Luckily, I was distracted for an hr or so while I went to pick up my friend Nichelle who came in town for the weekend. As I walked through the streets of Harlem I was more concerned with brushing off guys who's intro line was "Hey Ma!" then I was about my stomach. Whatever, I'll take any distraction that works. So after Nichelle and I came back to my house, the pain set in again. I don't know, I wonder if it's a mind thing at this point. I made a few trips to the bathroom (TMI I know, but it happened) but no relief. We called Nichelle's mom who is a doctor as well and I also called the doctor on-call at my hospital to get some additional advice. I finally decided to go to bed in the hopes I would sleep thru the night. Unfortunately I didn't. But at 5am when I woke up, I felt normal, no pain! It came back about 30 min later but not as strong. I just took some more meds in the hopes they can get me thru the day.
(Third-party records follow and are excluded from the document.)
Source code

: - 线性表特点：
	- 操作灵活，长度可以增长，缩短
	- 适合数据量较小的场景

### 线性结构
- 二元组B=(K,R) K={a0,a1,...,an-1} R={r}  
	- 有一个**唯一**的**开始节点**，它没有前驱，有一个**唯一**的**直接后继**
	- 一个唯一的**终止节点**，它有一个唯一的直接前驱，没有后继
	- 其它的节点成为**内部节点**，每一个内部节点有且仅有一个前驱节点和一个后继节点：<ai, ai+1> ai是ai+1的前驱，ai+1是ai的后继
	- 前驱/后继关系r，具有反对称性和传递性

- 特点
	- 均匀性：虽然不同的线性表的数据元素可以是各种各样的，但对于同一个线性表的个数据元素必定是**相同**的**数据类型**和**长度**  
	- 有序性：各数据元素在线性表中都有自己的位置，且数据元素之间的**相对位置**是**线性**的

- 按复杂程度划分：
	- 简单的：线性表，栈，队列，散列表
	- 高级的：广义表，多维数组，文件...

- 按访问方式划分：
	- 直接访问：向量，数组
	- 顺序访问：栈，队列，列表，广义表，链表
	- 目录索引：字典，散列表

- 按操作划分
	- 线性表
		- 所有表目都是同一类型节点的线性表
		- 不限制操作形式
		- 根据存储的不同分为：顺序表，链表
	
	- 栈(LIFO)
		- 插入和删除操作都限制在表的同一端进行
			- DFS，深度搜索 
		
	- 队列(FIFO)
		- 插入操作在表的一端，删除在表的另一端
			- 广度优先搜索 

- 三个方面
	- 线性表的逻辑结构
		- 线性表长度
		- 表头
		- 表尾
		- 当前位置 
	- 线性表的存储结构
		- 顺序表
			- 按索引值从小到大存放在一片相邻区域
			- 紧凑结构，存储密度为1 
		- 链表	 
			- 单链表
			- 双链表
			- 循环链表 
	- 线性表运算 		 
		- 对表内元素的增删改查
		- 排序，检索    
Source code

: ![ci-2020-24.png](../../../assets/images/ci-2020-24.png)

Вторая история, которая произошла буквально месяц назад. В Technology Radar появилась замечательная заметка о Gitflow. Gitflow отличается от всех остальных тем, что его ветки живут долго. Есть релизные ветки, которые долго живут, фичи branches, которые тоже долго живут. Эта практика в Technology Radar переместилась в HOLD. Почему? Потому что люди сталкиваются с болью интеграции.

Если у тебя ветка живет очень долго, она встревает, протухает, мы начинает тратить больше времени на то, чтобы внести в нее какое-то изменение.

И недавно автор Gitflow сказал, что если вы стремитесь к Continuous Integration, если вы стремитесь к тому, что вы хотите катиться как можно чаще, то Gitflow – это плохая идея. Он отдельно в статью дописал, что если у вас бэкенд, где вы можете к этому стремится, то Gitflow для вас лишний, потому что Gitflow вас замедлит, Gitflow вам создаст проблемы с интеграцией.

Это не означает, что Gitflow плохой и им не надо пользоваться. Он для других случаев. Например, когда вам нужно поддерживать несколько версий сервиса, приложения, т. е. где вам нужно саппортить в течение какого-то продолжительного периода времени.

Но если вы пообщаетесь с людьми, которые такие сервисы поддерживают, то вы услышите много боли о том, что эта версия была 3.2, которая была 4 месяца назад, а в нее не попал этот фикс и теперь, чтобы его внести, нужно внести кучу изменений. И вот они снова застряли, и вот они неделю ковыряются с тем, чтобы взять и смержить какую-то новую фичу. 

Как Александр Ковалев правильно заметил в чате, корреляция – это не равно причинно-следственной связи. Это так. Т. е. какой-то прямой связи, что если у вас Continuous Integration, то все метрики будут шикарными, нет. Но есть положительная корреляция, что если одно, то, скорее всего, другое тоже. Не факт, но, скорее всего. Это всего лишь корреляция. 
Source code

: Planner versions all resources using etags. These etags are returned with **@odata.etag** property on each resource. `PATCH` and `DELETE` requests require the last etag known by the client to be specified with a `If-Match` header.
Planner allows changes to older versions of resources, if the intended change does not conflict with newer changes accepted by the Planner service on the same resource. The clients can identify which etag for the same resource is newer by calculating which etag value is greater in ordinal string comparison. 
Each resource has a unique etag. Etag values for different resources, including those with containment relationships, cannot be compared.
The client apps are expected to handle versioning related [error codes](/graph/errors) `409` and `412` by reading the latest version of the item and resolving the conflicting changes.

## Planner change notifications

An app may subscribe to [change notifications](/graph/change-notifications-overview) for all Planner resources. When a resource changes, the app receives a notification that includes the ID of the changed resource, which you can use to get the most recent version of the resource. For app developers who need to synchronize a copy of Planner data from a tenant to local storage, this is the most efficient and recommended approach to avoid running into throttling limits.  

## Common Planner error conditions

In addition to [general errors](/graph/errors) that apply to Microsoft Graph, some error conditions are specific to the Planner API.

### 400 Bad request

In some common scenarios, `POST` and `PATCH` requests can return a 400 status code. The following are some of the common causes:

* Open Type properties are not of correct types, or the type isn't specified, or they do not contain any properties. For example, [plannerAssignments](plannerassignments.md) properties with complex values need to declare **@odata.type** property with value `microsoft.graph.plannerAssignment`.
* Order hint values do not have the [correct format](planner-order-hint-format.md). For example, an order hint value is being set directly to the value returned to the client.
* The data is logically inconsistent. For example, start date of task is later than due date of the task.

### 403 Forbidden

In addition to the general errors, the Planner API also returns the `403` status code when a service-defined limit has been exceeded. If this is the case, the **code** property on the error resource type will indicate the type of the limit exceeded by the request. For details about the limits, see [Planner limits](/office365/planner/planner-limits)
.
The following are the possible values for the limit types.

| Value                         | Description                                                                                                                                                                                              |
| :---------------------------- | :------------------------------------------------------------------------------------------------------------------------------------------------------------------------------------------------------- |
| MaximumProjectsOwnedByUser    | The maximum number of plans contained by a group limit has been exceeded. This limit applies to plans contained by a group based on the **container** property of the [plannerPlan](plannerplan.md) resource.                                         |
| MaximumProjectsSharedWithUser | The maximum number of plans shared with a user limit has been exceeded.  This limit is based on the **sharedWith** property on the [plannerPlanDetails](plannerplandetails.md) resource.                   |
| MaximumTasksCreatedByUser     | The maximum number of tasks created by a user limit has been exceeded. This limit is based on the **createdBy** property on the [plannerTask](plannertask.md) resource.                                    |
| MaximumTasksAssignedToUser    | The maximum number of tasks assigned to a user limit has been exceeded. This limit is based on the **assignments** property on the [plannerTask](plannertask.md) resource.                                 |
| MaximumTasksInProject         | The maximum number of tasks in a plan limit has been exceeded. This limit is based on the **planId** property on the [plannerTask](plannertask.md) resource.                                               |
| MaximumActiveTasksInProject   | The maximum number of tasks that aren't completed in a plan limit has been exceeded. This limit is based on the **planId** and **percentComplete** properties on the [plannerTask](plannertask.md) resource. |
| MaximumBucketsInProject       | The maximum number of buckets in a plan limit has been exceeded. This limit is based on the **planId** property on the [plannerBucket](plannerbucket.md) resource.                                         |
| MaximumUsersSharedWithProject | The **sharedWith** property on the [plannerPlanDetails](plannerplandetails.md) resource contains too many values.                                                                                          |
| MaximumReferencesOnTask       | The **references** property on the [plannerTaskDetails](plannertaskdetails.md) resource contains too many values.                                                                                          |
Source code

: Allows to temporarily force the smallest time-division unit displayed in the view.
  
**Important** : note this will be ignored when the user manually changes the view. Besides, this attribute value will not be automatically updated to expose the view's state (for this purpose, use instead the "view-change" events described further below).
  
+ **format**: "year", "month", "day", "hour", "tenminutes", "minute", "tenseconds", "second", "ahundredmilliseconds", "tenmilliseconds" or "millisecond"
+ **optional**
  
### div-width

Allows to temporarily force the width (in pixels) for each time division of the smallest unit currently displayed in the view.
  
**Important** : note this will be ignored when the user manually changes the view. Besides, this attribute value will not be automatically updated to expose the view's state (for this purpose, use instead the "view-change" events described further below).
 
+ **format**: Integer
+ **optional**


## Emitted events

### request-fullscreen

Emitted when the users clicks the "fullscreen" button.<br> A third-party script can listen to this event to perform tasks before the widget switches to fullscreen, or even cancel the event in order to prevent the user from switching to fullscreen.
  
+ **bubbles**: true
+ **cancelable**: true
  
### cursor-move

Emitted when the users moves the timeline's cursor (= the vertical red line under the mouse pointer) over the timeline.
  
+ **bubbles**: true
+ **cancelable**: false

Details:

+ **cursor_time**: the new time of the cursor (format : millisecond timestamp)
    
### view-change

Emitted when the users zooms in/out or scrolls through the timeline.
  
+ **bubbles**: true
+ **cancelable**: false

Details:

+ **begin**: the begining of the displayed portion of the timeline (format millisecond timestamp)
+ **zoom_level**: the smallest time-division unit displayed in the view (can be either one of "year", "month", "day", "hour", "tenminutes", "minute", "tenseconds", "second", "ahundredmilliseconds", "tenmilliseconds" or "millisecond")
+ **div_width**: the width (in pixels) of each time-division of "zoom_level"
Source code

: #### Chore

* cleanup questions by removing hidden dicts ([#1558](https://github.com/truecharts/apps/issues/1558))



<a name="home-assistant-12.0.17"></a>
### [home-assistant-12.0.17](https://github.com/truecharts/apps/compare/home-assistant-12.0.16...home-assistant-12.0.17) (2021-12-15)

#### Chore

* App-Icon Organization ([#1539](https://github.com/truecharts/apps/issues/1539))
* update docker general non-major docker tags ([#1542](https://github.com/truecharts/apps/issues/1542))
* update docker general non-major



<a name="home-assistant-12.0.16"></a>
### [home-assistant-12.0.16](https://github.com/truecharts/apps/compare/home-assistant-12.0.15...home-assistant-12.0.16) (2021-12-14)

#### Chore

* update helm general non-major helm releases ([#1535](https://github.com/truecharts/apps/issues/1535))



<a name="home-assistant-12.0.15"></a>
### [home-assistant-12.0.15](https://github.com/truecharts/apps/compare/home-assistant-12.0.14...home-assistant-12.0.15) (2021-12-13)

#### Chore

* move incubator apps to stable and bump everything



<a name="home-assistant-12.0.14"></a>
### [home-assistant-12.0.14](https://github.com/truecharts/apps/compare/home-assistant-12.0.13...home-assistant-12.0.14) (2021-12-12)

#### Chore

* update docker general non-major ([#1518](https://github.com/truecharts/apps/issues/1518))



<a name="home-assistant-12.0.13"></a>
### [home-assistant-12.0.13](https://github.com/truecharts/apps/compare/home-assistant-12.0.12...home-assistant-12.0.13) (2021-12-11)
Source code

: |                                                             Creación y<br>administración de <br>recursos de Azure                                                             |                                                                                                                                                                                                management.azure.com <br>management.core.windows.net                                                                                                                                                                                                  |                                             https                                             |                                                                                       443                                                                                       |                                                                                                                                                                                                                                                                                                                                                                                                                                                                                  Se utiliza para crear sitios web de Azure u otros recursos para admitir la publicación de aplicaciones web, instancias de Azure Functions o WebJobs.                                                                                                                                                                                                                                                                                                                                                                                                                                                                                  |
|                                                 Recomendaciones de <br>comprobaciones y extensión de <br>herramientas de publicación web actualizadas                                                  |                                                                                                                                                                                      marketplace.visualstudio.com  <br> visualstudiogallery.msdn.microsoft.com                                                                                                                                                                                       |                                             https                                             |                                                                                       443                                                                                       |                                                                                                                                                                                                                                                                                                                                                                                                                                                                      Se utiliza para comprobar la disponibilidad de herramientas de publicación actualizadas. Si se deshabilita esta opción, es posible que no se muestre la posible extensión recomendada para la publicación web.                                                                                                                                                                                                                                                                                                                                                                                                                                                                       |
As I was laying on my bed I looked at my "wall of fame" where I've placed all my get well cards and read some of the words..."Thinking of you" "You're in my thoughts and prayer", " Today may be a mountain but you were born to climb", I'm trying to take all those positive thoughts and aim them towards my stomach to get me through this. I'm upset because normally after a treatment I'm fine by Friday and with Nichelle here and my friend Eboni on her way to visit as well, I really expected to be in tip top shape to have a fun weekend.


Ironically enough, writing this post has made me feel better..slightly. So I'm praying it gets better throughout the day. Wish me luck!